*** Opening of Exercise material ***

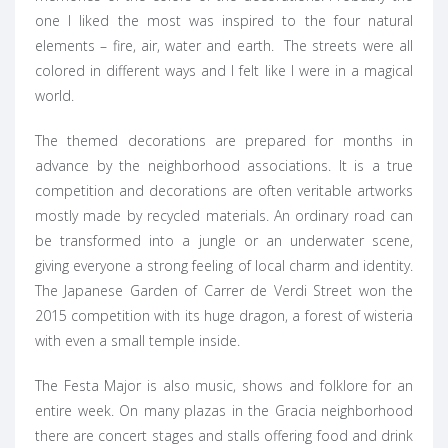
one I liked the most was inspired to the four natural
elements – fire, air, water and earth. The streets were all
colored in different ways and I felt like I were in a magical
world.
The themed decorations are prepared for months in
advance by the neighborhood associations. It is a true
competition and decorations are often veritable artworks
mostly made by recycled materials. An ordinary road can
be transformed into a jungle or an underwater scene,
giving everyone a strong feeling of local charm and identity.
The Japanese Garden of Carrer de Verdi Street won the
2015 competition with its huge dragon, a forest of wisteria
with even a small temple inside.
The Festa Major is also music, shows and folklore for an
entire week. On many plazas in the Gracia neighborhood
there are concert stages and stalls offering food and drink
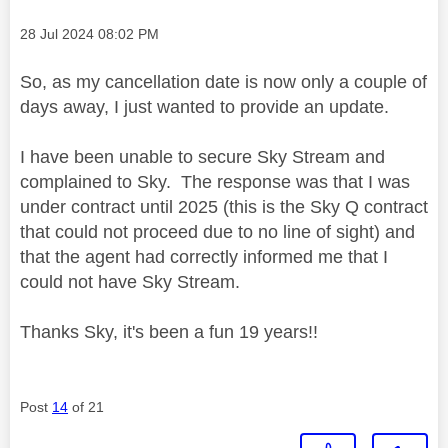
Message posted on
‎28 Jul 2024
08:02 PM
So, as my cancellation date is now only a couple of
days away, I just wanted to provide an update.
I have been unable to secure Sky Stream and
complained to Sky. The response was that I was
under contract until 2025 (this is the Sky Q contract
that could not proceed due to no line of sight) and
that the agent had correctly informed me that I
could not have Sky Stream.
Thanks Sky, it's been a fun 19 years!!
Post
14
of 21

*** Close of Exercise material ***

→ **Instructions for the task**
Give back, word for word, the lines from the one with "So, as my cancellation" through the last line of the entries, both included, and no other line.

→ **Task output**
So, as my cancellation date is now only a couple of
days away, I just wanted to provide an update.
I have been unable to secure Sky Stream and
complained to Sky. The response was that I was
under contract until 2025 (this is the Sky Q contract
that could not proceed due to no line of sight) and
that the agent had correctly informed me that I
could not have Sky Stream.
Thanks Sky, it's been a fun 19 years!!
Post
14
of 21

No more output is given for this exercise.